The interpreter is then loaded:

elf_entry = load_elf_interp(&loc->interp_elf_ex,
                interpreter,
                &interp_map_addr,
                load_bias, interp_elf_phdata);

Finally, the elf talbe is created:

retval = create_elf_tables(bprm, &loc->elf_ex,
            load_addr, interp_load_addr);

After everything is prepared, we can call the start_thread function, which prepares the new task’s registers and segments for execution. We will pass the set of registers for the new task, the address of the entry point of the new task, and the address of the top of of the statck for the new task to this function.

start_thread(regs, elf_entry, bprm->p);

A lot of the information here can also be found at the linux-insides book. I found it very helpful clearing my confusion.

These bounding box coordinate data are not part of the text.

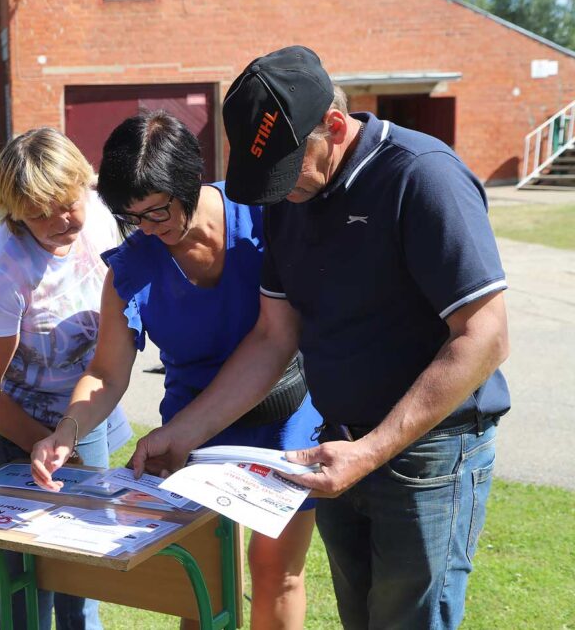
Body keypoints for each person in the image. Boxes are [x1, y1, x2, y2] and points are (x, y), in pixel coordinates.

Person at [130, 46, 510, 630]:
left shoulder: (421, 176)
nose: (281, 192)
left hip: (426, 454)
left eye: (288, 171)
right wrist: (182, 434)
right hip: (338, 447)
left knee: (410, 620)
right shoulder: (289, 196)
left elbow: (484, 335)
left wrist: (372, 449)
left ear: (334, 126)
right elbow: (272, 338)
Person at [30, 111, 323, 629]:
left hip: (285, 414)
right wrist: (67, 430)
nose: (147, 228)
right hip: (189, 434)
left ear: (190, 180)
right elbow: (105, 373)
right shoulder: (133, 263)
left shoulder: (265, 216)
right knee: (203, 584)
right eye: (131, 216)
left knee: (277, 571)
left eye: (158, 211)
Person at [0, 127, 132, 630]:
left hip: (83, 413)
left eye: (67, 203)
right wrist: (43, 442)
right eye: (37, 213)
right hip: (11, 425)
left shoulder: (99, 218)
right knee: (28, 582)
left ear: (85, 184)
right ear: (13, 212)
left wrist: (72, 435)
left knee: (82, 568)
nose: (59, 221)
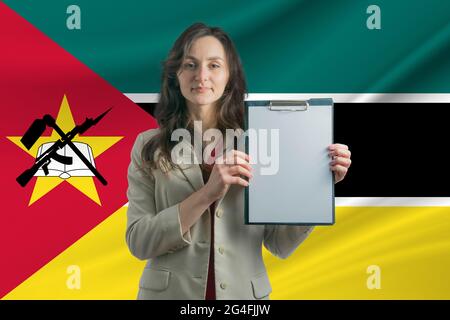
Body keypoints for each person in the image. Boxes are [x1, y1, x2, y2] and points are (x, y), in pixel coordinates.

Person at [125, 22, 352, 300]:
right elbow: (139, 241)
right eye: (190, 64)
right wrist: (208, 193)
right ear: (176, 74)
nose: (202, 76)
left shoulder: (261, 141)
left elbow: (280, 244)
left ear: (230, 75)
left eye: (214, 65)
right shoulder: (148, 146)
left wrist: (318, 184)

In our own implementations, we will not call the loaded program’s main function. Instead, our loader will transfer control to the entry point of the loaded program via the jmp instruction. It has two major differences:

Jumping to the entry point indicates we are going to execute the glibc start up functions before main is called. This includes setting up thread local storage. main simply jump to the main with the loader’s TLS, no other setups are involved.
jmp doesn’t push return address on stack. When the loaded program finishes execution, it exits the loader program, instead of giving control back to the caller.